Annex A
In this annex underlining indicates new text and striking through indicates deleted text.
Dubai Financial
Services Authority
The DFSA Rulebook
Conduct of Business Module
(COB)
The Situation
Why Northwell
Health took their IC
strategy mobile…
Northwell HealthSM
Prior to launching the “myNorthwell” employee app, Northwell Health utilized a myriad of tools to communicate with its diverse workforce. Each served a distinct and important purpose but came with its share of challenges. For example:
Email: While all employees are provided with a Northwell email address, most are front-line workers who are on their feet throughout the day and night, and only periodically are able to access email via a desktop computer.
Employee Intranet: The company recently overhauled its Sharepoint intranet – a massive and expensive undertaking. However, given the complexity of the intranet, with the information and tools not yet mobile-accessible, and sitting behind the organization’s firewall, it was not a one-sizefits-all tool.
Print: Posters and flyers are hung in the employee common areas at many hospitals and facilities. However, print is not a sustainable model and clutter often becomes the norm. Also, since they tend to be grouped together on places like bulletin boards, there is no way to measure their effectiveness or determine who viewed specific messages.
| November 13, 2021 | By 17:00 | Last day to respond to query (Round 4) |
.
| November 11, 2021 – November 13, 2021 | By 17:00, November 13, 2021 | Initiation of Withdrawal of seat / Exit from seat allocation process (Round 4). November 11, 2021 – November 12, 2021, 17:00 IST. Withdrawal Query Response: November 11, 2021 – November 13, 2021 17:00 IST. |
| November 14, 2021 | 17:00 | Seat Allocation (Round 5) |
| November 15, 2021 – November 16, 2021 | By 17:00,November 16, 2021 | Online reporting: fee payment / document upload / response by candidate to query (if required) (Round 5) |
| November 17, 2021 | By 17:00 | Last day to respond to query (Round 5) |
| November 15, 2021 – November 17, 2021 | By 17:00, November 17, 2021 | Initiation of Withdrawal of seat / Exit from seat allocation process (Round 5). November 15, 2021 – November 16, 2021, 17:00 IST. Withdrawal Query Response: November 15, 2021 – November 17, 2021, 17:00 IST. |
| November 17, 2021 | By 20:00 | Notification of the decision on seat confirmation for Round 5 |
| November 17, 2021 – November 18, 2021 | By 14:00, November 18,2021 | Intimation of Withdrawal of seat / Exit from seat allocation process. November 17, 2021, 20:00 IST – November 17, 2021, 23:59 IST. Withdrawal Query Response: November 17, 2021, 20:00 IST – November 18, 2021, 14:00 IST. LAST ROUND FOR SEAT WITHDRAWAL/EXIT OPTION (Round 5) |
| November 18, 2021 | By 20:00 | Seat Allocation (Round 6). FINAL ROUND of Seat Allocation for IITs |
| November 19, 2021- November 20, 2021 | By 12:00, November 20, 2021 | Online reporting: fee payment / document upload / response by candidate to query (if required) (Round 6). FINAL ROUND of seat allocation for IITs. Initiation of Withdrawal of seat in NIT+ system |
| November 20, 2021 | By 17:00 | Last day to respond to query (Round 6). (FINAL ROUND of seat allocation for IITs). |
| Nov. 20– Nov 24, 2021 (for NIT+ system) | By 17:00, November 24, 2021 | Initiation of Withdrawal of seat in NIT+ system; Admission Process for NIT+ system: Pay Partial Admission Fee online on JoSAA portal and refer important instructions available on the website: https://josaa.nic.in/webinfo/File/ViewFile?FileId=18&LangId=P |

○ ○ ○ ○ ○ ○ ○

## What the task asks:
All the records above need to be printed exactly.

## Solution to this problem:
Annex A
In this annex underlining indicates new text and striking through indicates deleted text.
Dubai Financial
Services Authority
The DFSA Rulebook
Conduct of Business Module
(COB)
The Situation
Why Northwell
Health took their IC
strategy mobile…
Northwell HealthSM
Prior to launching the “myNorthwell” employee app, Northwell Health utilized a myriad of tools to communicate with its diverse workforce. Each served a distinct and important purpose but came with its share of challenges. For example:
Email: While all employees are provided with a Northwell email address, most are front-line workers who are on their feet throughout the day and night, and only periodically are able to access email via a desktop computer.
Employee Intranet: The company recently overhauled its Sharepoint intranet – a massive and expensive undertaking. However, given the complexity of the intranet, with the information and tools not yet mobile-accessible, and sitting behind the organization’s firewall, it was not a one-sizefits-all tool.
Print: Posters and flyers are hung in the employee common areas at many hospitals and facilities. However, print is not a sustainable model and clutter often becomes the norm. Also, since they tend to be grouped together on places like bulletin boards, there is no way to measure their effectiveness or determine who viewed specific messages.
| November 13, 2021 | By 17:00 | Last day to respond to query (Round 4) |
.
| November 11, 2021 – November 13, 2021 | By 17:00, November 13, 2021 | Initiation of Withdrawal of seat / Exit from seat allocation process (Round 4). November 11, 2021 – November 12, 2021, 17:00 IST. Withdrawal Query Response: November 11, 2021 – November 13, 2021 17:00 IST. |
| November 14, 2021 | 17:00 | Seat Allocation (Round 5) |
| November 15, 2021 – November 16, 2021 | By 17:00,November 16, 2021 | Online reporting: fee payment / document upload / response by candidate to query (if required) (Round 5) |
| November 17, 2021 | By 17:00 | Last day to respond to query (Round 5) |
| November 15, 2021 – November 17, 2021 | By 17:00, November 17, 2021 | Initiation of Withdrawal of seat / Exit from seat allocation process (Round 5). November 15, 2021 – November 16, 2021, 17:00 IST. Withdrawal Query Response: November 15, 2021 – November 17, 2021, 17:00 IST. |
| November 17, 2021 | By 20:00 | Notification of the decision on seat confirmation for Round 5 |
| November 17, 2021 – November 18, 2021 | By 14:00, November 18,2021 | Intimation of Withdrawal of seat / Exit from seat allocation process. November 17, 2021, 20:00 IST – November 17, 2021, 23:59 IST. Withdrawal Query Response: November 17, 2021, 20:00 IST – November 18, 2021, 14:00 IST. LAST ROUND FOR SEAT WITHDRAWAL/EXIT OPTION (Round 5) |
| November 18, 2021 | By 20:00 | Seat Allocation (Round 6). FINAL ROUND of Seat Allocation for IITs |
| November 19, 2021- November 20, 2021 | By 12:00, November 20, 2021 | Online reporting: fee payment / document upload / response by candidate to query (if required) (Round 6). FINAL ROUND of seat allocation for IITs. Initiation of Withdrawal of seat in NIT+ system |
| November 20, 2021 | By 17:00 | Last day to respond to query (Round 6). (FINAL ROUND of seat allocation for IITs). |
| Nov. 20– Nov 24, 2021 (for NIT+ system) | By 17:00, November 24, 2021 | Initiation of Withdrawal of seat in NIT+ system; Admission Process for NIT+ system: Pay Partial Admission Fee online on JoSAA portal and refer important instructions available on the website: https://josaa.nic.in/webinfo/File/ViewFile?FileId=18&LangId=P |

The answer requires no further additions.